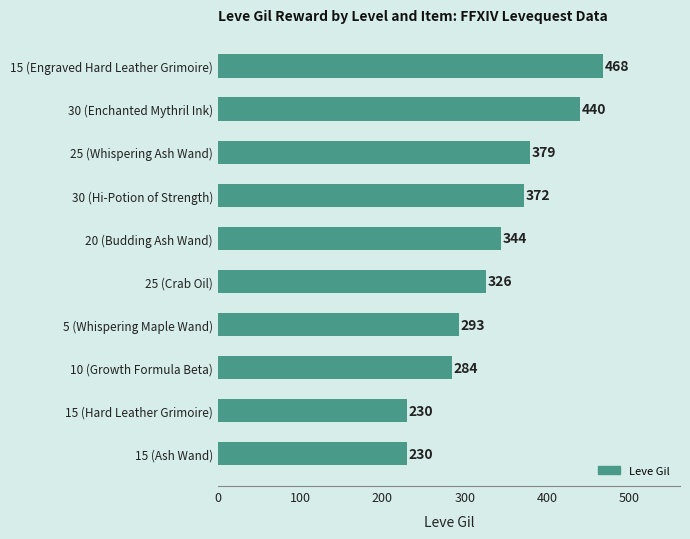

Is it true that the value at 5 (Whispering Maple Wand) is 293?

True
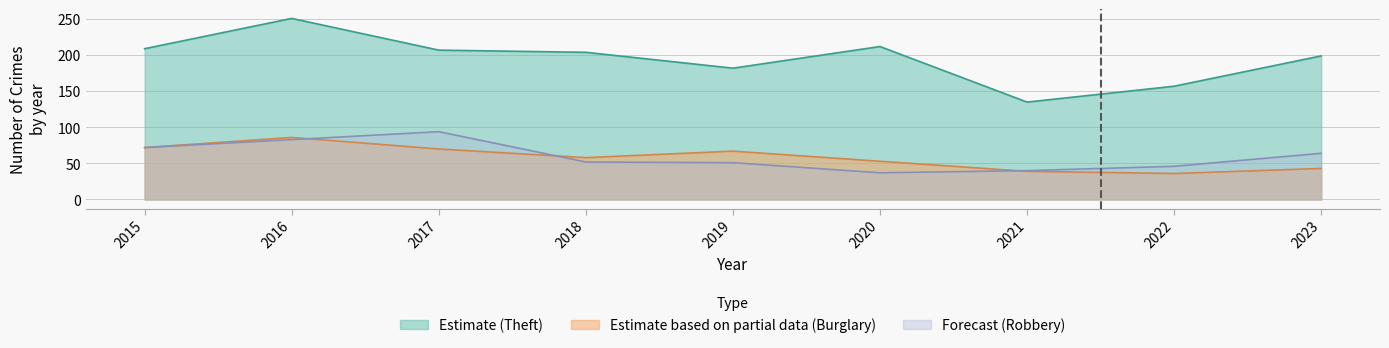

Which category has the highest value in the Robbery series?

2017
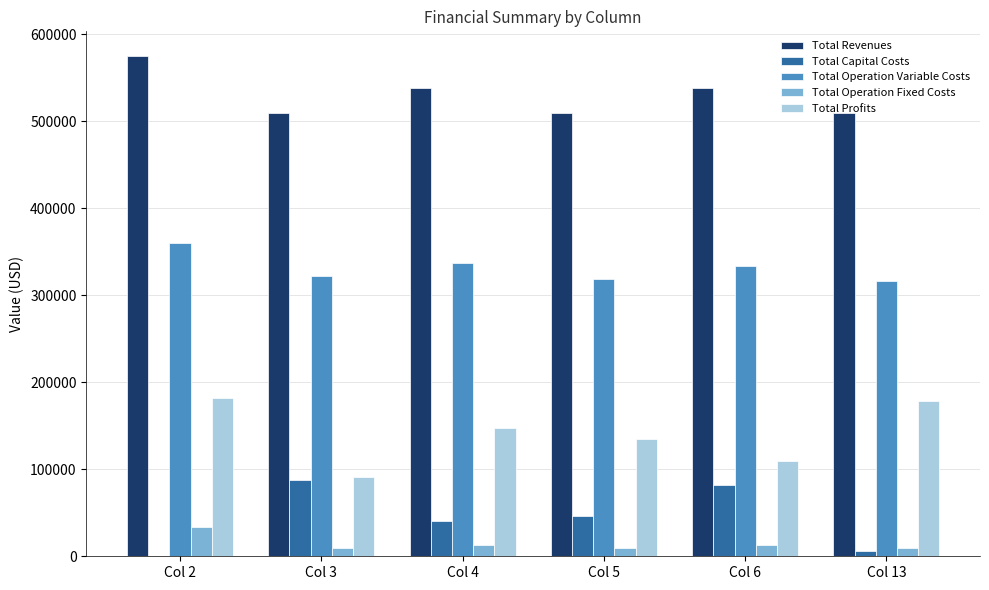

Is it true that Total Operation Fixed Costs equals 9163.5 at Col 5?

True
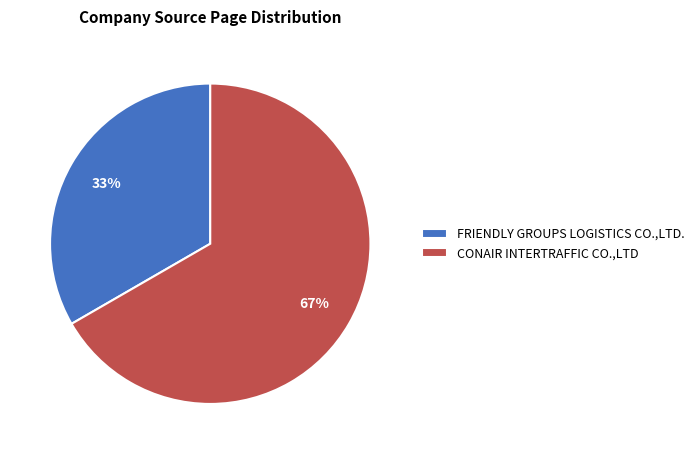

To the nearest percent, what is the combined percentage of FRIENDLY GROUPS LOGISTICS CO.,LTD. and CONAIR INTERTRAFFIC CO.,LTD?

100%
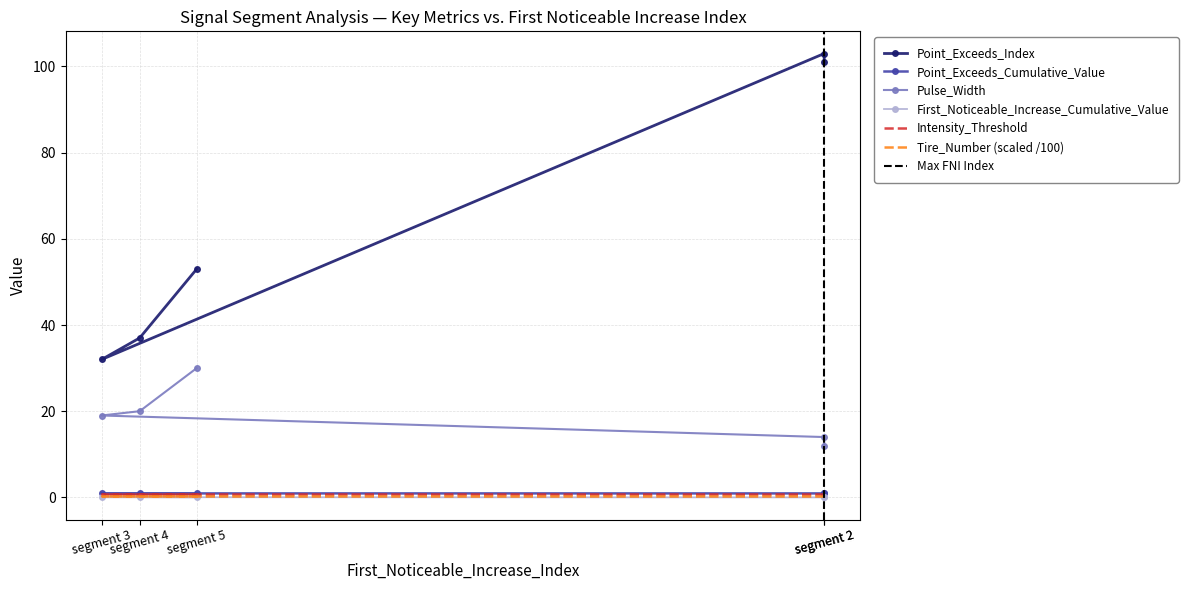

What is the maximum value shown in the chart?

103.0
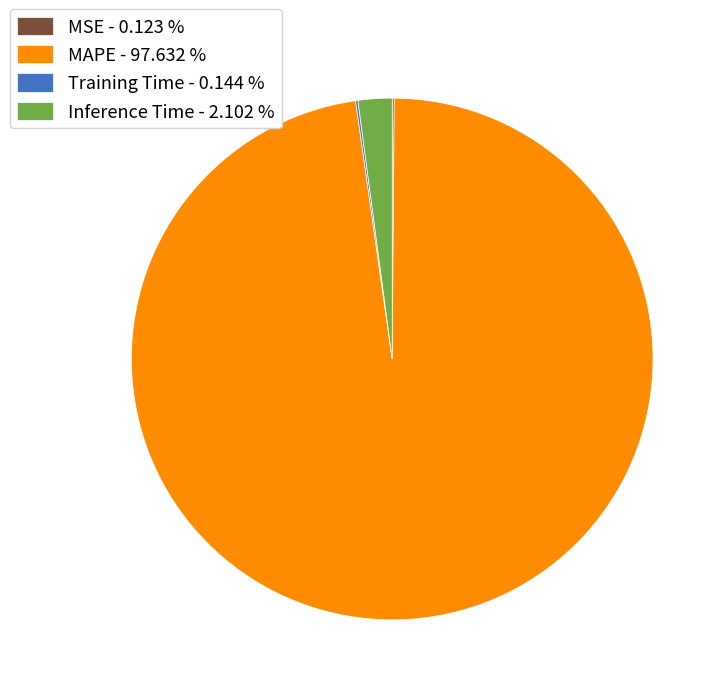

Is Inference Time - 2.102 % the majority of the pie?

No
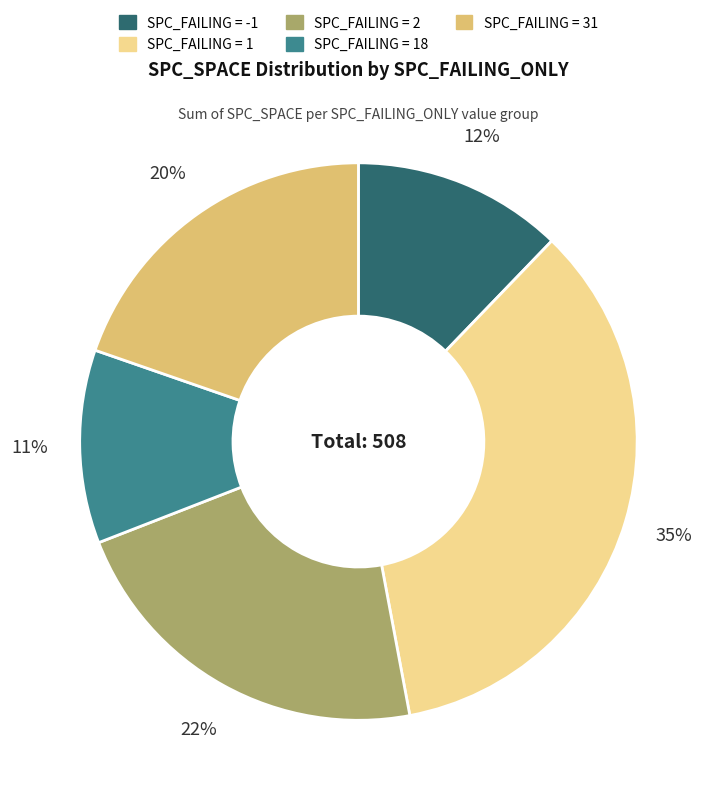

Combined, do SPC_FAILING = 1 and SPC_FAILING = 18 account for over 50%?

No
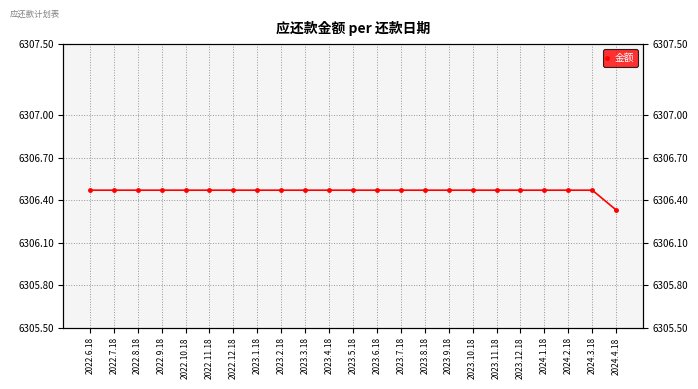

Which category has the lowest value across all series?

2024.4.18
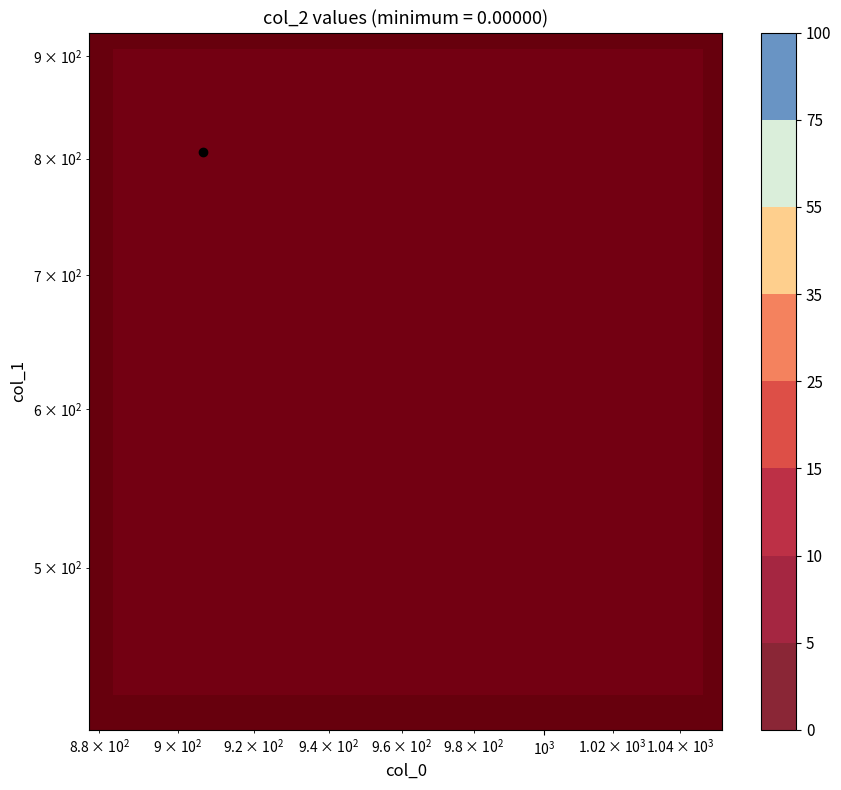

Count the number of categories in the chart.

15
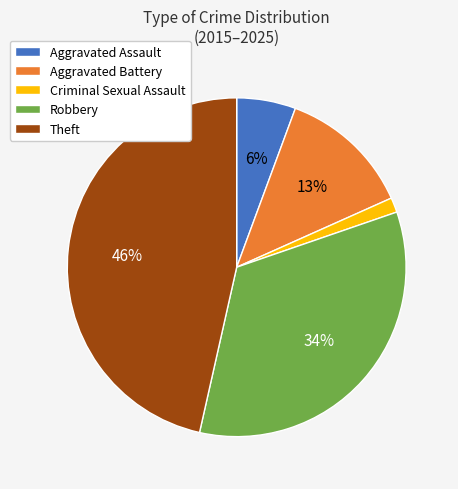

To the nearest percent, what percentage of the pie is Theft?

46%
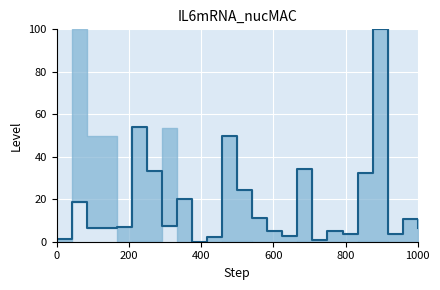

At which category does the data reach its first local peak?

200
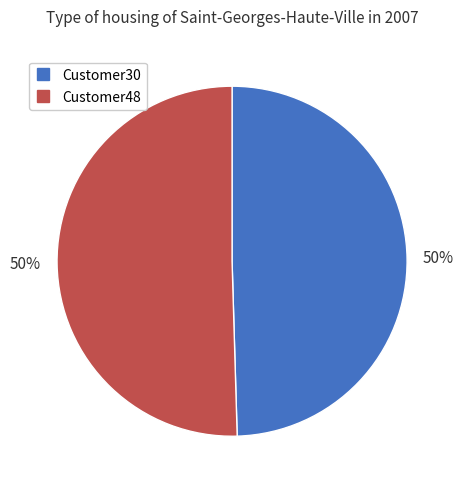

What percentage is the Customer30 slice, to the nearest percent?

50%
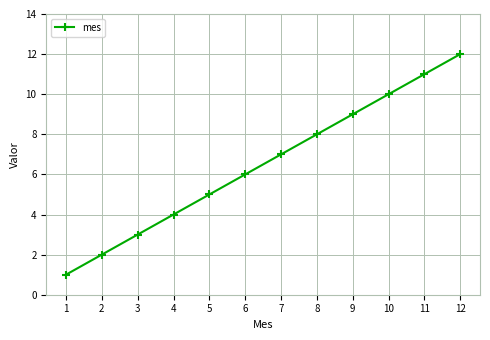

True or false: the data shows 12 at 12.

True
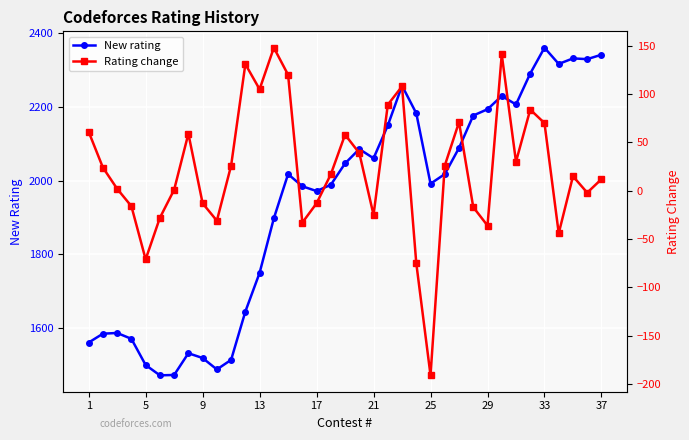

True or false: New rating has more than 1 interior local peaks.

True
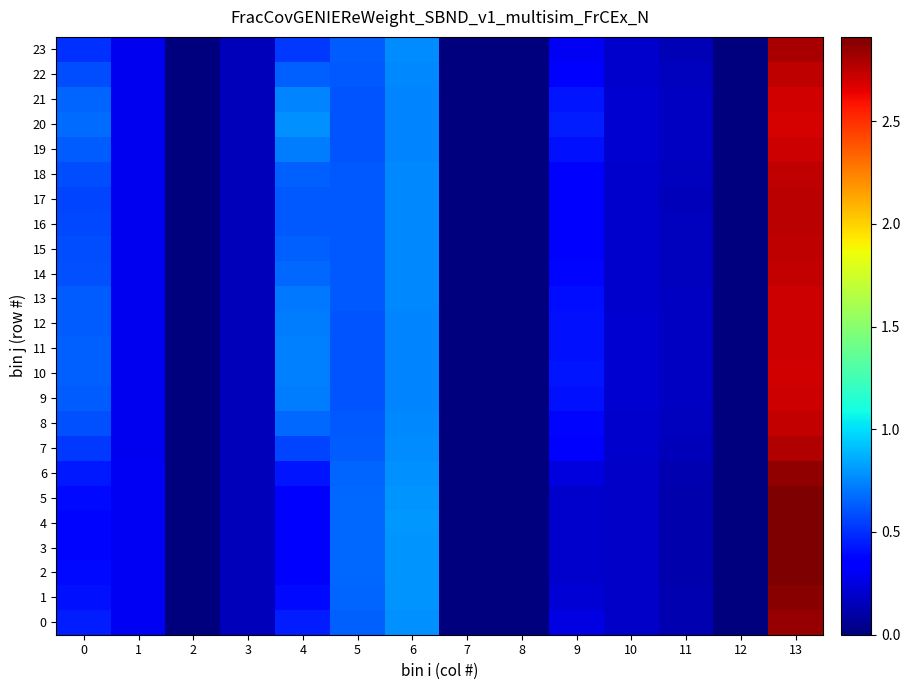

At 7, list the series in order from smallest to largest.

0, 1, 2, 3, 4, 5, 6, 7, 8, 9, 10, 11, 12, 13, 14, 15, 16, 17, 18, 19, 20, 21, 22, 23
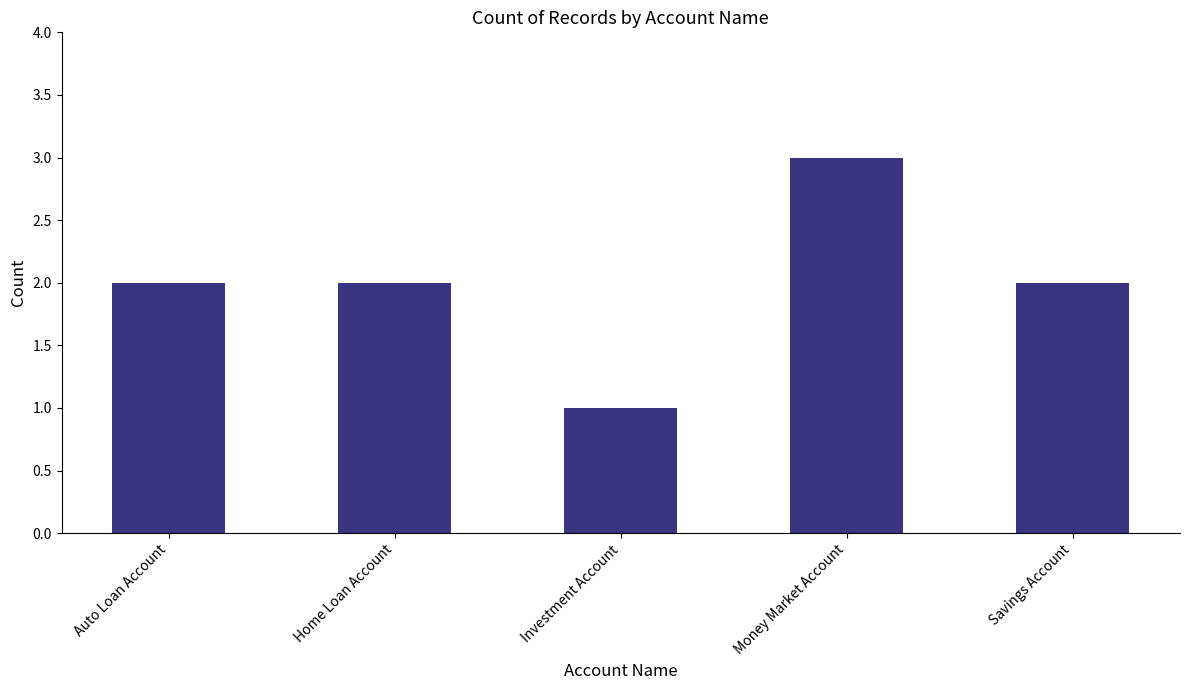

True or false: the data shows 2 at Money Market Account.

False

**The problem:** Give the rows from the line containing "True or false: the data shows 12 at 12." through the end of the rows as a JSON list of strings, one string per line, omitting blank lines and the picture lines.

**Solved problem:**
[
  "True or false: the data shows 12 at 12.",
  "True",
  "True or false: New rating has more than 1 interior local peaks.",
  "True",
  "At 7, list the series in order from smallest to largest.",
  "0, 1, 2, 3, 4, 5, 6, 7, 8, 9, 10, 11, 12, 13, 14, 15, 16, 17, 18, 19, 20, 21, 22, 23",
  "True or false: the data shows 2 at Money Market Account.",
  "False"
]